**TEXT SECTION**
Africa News
Three killed in Boko Haram attacks in northern Nigeria
Feb 7, 2012, 15:51 GMT
Abuja - Three people have died in bomb blasts by the radical Islamist group Boko Haram in northern Nigeria, police said Tuesday.
Police told dpa that the owner of a pharmacy in the northeastern city of Maiduguri, and two of his employees, were killed when bombs went off.
In the city of Kano, two police stations where Boko Haram members were being detained were also targeted. Police said there were no deaths.
Boko Haram claimed responsibility for both attacks, which occurred as residents were observing Eid-el-Mulud, the Muslim festival marking the birth of the Prophet Mohammed.
'Celebrations were cut short because of these attacks. There were explosions and gunshots coming from the northeastern part of the city,' said witness Farida Tahir, who spoke to dpa by telephone from Kano.
Police raided a Boko Haram hideout in the city on Tuesday, killing eight gunmen and seizing weapons and explosives. Several gunmen were arrested in the raid, Nigerian media reported.

Dataset entries

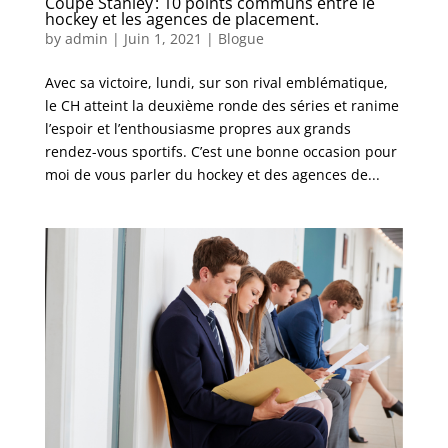
Coupe Stanley : 10 points communs entre le
hockey et les agences de placement.
by
admin
|
Juin 1, 2021
|
Blogue
Avec sa victoire, lundi, sur son rival emblématique,
le CH atteint la deuxième ronde des séries et ranime
l’espoir et l’enthousiasme propres aux grands
rendez-vous sportifs. C’est une bonne occasion pour
moi de vous parler du hockey et des agences de...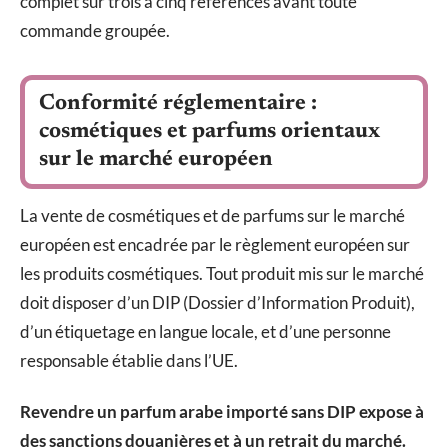
complet sur trois à cinq références avant toute
commande groupée.
Conformité réglementaire :
cosmétiques et parfums orientaux
sur le marché européen
La vente de cosmétiques et de parfums sur le marché
européen est encadrée par le règlement européen sur
les produits cosmétiques. Tout produit mis sur le marché
doit disposer d’un DIP (Dossier d’Information Produit),
d’un étiquetage en langue locale, et d’une personne
responsable établie dans l’UE.
Revendre un parfum arabe importé sans DIP expose à
des sanctions douanières et à un retrait du marché.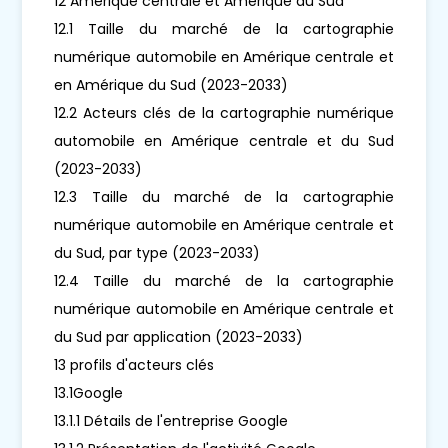
12 Amérique centrale et Amérique du Sud
12.1 Taille du marché de la cartographie
numérique automobile en Amérique centrale et
en Amérique du Sud (2023-2033)
12.2 Acteurs clés de la cartographie numérique
automobile en Amérique centrale et du Sud
(2023-2033)
12.3 Taille du marché de la cartographie
numérique automobile en Amérique centrale et
du Sud, par type (2023-2033)
12.4 Taille du marché de la cartographie
numérique automobile en Amérique centrale et
du Sud par application (2023-2033)
13 profils d'acteurs clés
13.1Google
13.1.1 Détails de l'entreprise Google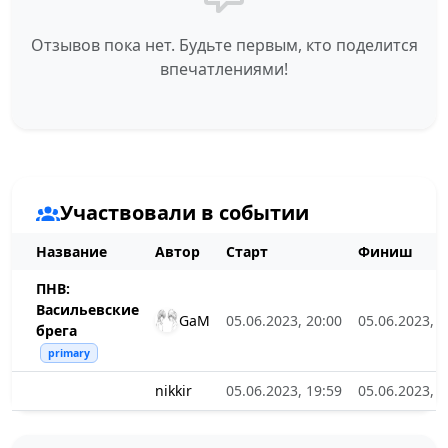
Отзывов пока нет. Будьте первым, кто поделится
впечатлениями!
Участвовали в событии
Название
Автор
Старт
Финиш
ПНВ:
Васильевские
GaM
05.06.2023, 20:00
05.06.2023, 2
брега
primary
nikkir
05.06.2023, 19:59
05.06.2023, 2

**EXPLORE THE MATERIAL**
1. What kind of business did the owner killed in Maiduguri run, according to the news report?
2. Copy the news report from "Police told dpa" up to and including "Nigerian media reported.".
Work only from the news report.

**EXPECTED OUTPUTS**
1. A pharmacy.

2.
Police told dpa that the owner of a pharmacy in the northeastern city of Maiduguri, and two of his employees, were killed when bombs went off.
In the city of Kano, two police stations where Boko Haram members were being detained were also targeted. Police said there were no deaths.
Boko Haram claimed responsibility for both attacks, which occurred as residents were observing Eid-el-Mulud, the Muslim festival marking the birth of the Prophet Mohammed.
'Celebrations were cut short because of these attacks. There were explosions and gunshots coming from the northeastern part of the city,' said witness Farida Tahir, who spoke to dpa by telephone from Kano.
Police raided a Boko Haram hideout in the city on Tuesday, killing eight gunmen and seizing weapons and explosives. Several gunmen were arrested in the raid, Nigerian media reported.